Et le camp opposé, ce sont sans doute les grammairiens ?
En effet. Les grammairiens visent à maintenir le système cohérent, efficace, qui existe depuis très longtemps en français, et qui peut être utilisé sans qu’on soit obligé de tout doubler dans chaque phrase, avec un pronom comme iel ou avec une double flexion comme dans la phrase ‘les enfants sont couchés, ils et elles dorment’. Leur solution à la question est le plaidoyer pour l’usage d’une forme « non-marquée », c’est-à-dire la forme étymologique des mots français, sur lequel sont formés les formes féminines et masculines du français actuel. Cette forme non-marquée est donc l’étymon (latin, ou d’autre origine), qui coïncide le plupart du temps avec la forme masculine française, et qui a par conséquent toujours été appelée « masculine », tandis qu’elle n’indique pas de genre grammatical. Ces grammairiens plaident donc pour qu’on appelle cette forme une forme « non-marquée », de sorte qu’elle puisse servir comme forme inclusive.

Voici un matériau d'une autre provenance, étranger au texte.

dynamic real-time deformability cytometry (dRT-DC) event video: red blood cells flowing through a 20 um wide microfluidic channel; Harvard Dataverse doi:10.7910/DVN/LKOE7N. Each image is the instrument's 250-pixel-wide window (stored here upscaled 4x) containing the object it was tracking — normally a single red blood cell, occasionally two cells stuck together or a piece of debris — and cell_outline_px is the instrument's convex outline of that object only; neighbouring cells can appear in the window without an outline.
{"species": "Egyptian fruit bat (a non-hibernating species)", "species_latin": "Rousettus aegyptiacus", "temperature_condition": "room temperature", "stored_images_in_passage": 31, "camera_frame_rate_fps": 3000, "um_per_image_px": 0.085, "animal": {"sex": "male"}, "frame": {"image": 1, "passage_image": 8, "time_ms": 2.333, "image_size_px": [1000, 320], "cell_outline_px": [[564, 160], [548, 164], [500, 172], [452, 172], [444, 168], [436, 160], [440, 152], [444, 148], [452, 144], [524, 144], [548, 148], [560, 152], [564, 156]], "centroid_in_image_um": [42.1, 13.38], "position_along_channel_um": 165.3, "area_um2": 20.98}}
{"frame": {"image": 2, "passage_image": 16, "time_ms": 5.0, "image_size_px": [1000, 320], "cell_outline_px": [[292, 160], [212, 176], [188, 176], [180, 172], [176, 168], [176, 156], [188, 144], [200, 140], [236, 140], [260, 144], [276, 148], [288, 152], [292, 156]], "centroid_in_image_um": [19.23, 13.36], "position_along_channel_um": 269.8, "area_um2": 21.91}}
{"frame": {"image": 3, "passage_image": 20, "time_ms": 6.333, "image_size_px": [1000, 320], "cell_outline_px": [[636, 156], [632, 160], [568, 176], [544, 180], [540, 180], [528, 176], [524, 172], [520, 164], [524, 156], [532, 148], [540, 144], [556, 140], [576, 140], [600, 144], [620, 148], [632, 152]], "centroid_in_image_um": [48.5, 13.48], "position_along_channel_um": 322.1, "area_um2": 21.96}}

En définitive, quelle conclusion tirez-vous de ce débat sur l’inclusivité de la langue française ?
Ces débats sont très compliqués, mais ce qui est sûr, c’est que c’est un débat qui fracture la communauté scientifique des linguistes aujourd’hui et qui a des répercussion sur la société. Les sociolinguistes montrent que l’usage de la langue est avant tout social, puisque pratiquer une langue est une activité socialement marquée et hyper-politisée. Dès qu’on parle, on fait de la politique, d’une certaine manière. C’est ce que je disais dans l’article que j’ai publié dans Libération : il est très bizarre de dire que le iel ne serait pas politique, puisque tout est politique dans la langue. Si j’utilise un mot, ou si je ne l’utilise pas, c’est une démarche politique. Selon moi, ce qu’il faudrait pour rendre la langue française plus inclusive serait d’apaiser le débats, d’interroger les spécialistes de différents domaines, d’écouter les arguments de chacun et de laisser l’usage, c’est-à-dire les pratiques des locuteurs, décider in fine.